Steeped in deep wisdom and insight that is rare to find on this planet in these modern times, Abdi has an extraordinary ability in perceiving and comprehending human souls and their individual psyche. Guided by the divine, Abdi guides you to open up and see beyond your limited Self, into your own soul. His impeccable discernment enables him to unleash personal remarks that pierce through your veil, statements that you will never forget and in an instant alter your perception of yourself and your reality.

– Quotes from Shadows on the Path by Abdi Assadi:


All spiritual masters teach us that love is an activity before it is a condition – and that love is all-encompassing.
Page 18


It felt like I was coming off a race track and driving in a school zone. He knew, years before I did, that my speed was my way of suppressing my early childhood anxiety, and that only slowing down could heal it.

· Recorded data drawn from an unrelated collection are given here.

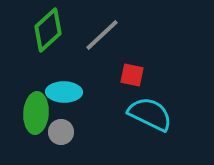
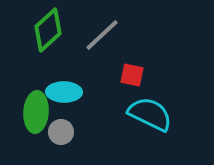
green ellipse: moved 1 px up
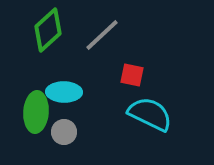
gray circle: moved 3 px right
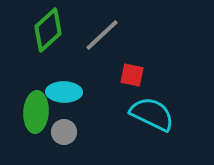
cyan semicircle: moved 2 px right
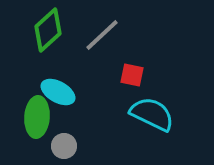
cyan ellipse: moved 6 px left; rotated 28 degrees clockwise
green ellipse: moved 1 px right, 5 px down
gray circle: moved 14 px down
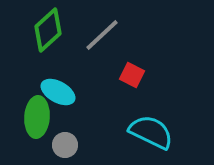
red square: rotated 15 degrees clockwise
cyan semicircle: moved 1 px left, 18 px down
gray circle: moved 1 px right, 1 px up
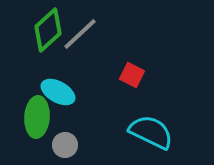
gray line: moved 22 px left, 1 px up
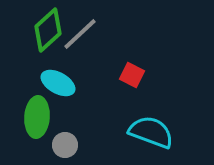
cyan ellipse: moved 9 px up
cyan semicircle: rotated 6 degrees counterclockwise
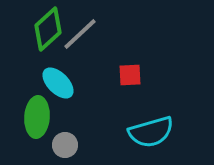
green diamond: moved 1 px up
red square: moved 2 px left; rotated 30 degrees counterclockwise
cyan ellipse: rotated 16 degrees clockwise
cyan semicircle: rotated 144 degrees clockwise
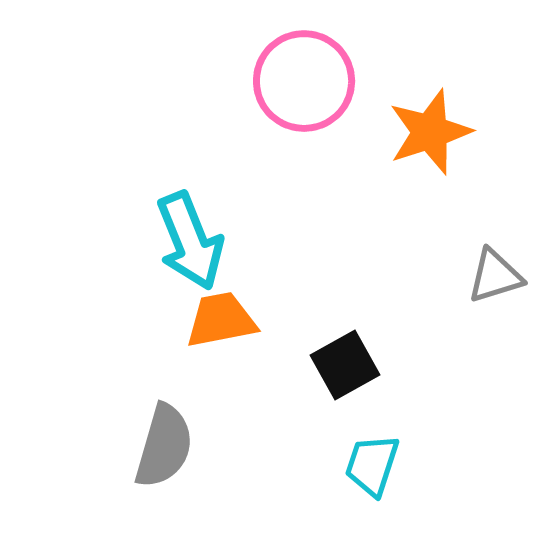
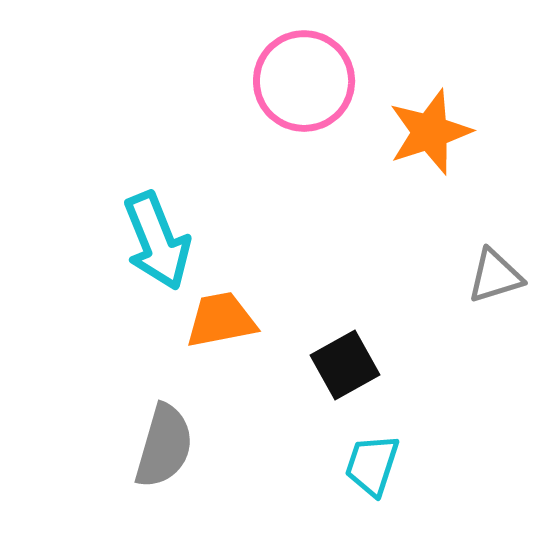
cyan arrow: moved 33 px left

Why do you need to use all these words like God and spirituality? It is right here Abdi, all around you, all the time
Page 40


one does not become enlightened by imagining figures of light, but by making the darkness conscious.
Page 51


Ultimately it keeps grace out of our lives because we are using our will power to manipulate every event and person around us.
Page 74


His lesson, which I had begun to learn for myself, is that outside circumstances do not define our internal experience if we can surrender into them. Painful or undesirable situations will always arise; true suffering comes from our ego’s desire to resist life as it is.
Page 77


Note from Pernilla:
I met Abdi in the fall of 2014 and when I arrived in his office the first thing he said was, “It’s time that you stop carrying other people’s anxiety.” In the year that followed, my entrenched codependency patterns reared their ugly heads and I was confronted with a part of myself that I had never even known was there.

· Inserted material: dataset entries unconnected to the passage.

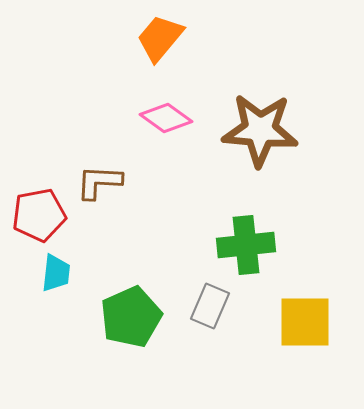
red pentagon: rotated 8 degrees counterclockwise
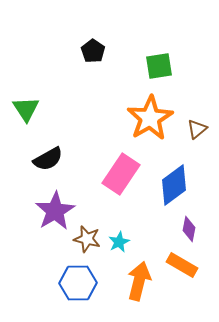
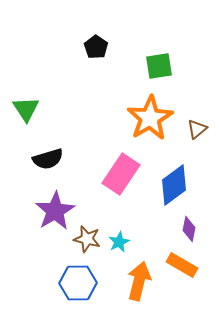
black pentagon: moved 3 px right, 4 px up
black semicircle: rotated 12 degrees clockwise
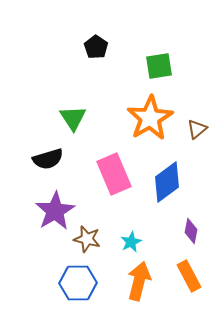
green triangle: moved 47 px right, 9 px down
pink rectangle: moved 7 px left; rotated 57 degrees counterclockwise
blue diamond: moved 7 px left, 3 px up
purple diamond: moved 2 px right, 2 px down
cyan star: moved 12 px right
orange rectangle: moved 7 px right, 11 px down; rotated 32 degrees clockwise
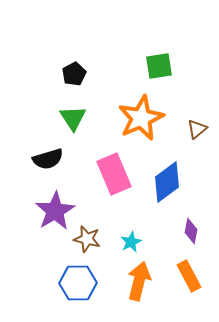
black pentagon: moved 22 px left, 27 px down; rotated 10 degrees clockwise
orange star: moved 9 px left; rotated 6 degrees clockwise
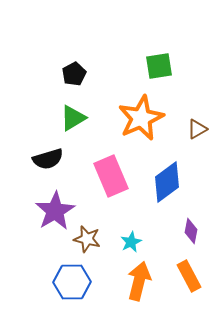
green triangle: rotated 32 degrees clockwise
brown triangle: rotated 10 degrees clockwise
pink rectangle: moved 3 px left, 2 px down
blue hexagon: moved 6 px left, 1 px up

A few years later, Abdi said, “When are you going to start writing your book?”I looked at him in surprise. I was not a writer. My expertise was centered around creating crazy good Excel spreadsheets. However, I started writing and collecting notes about life issues and life experiences … and here we are a few years later.

Sally Kempton is a preeminent meditation teacher of our time.

She is an expert scholar in Hinduism and all Hindu texts especially in Kashmir Shaivisim. Formerly Swami Durgananda, she left monastic life in the 1980’s to teach publicly. She has written several books and is one of the most known and loved spiritual teachers in our time.

Note from Pernilla:

I met Sally at one of her workshops at City Yoga in LA in 2003. She had the most gentle and loving disposition, and I just wanted to always be around her. I was fortunate to have been part of her two year-long “Transformative journey” courses in 2006 and 2007 and many retreats ever since. She is the true representation of unconditional love and transmits intense shakti from her Guru Swami Muktananda.

Sally is the primary building block and foundation in my spiritual journey. Without her, I would have never found and stuck with meditation – the most transformative experience of my life. Without her, I would have been lost without a clue where to go next. Her wealth of knowledge of yogic philosophy and incredible understanding of the human condition is what makes her a force to be reckoned with.  She understands your depth and makes you feel seen, heard, validated, and deeply loved.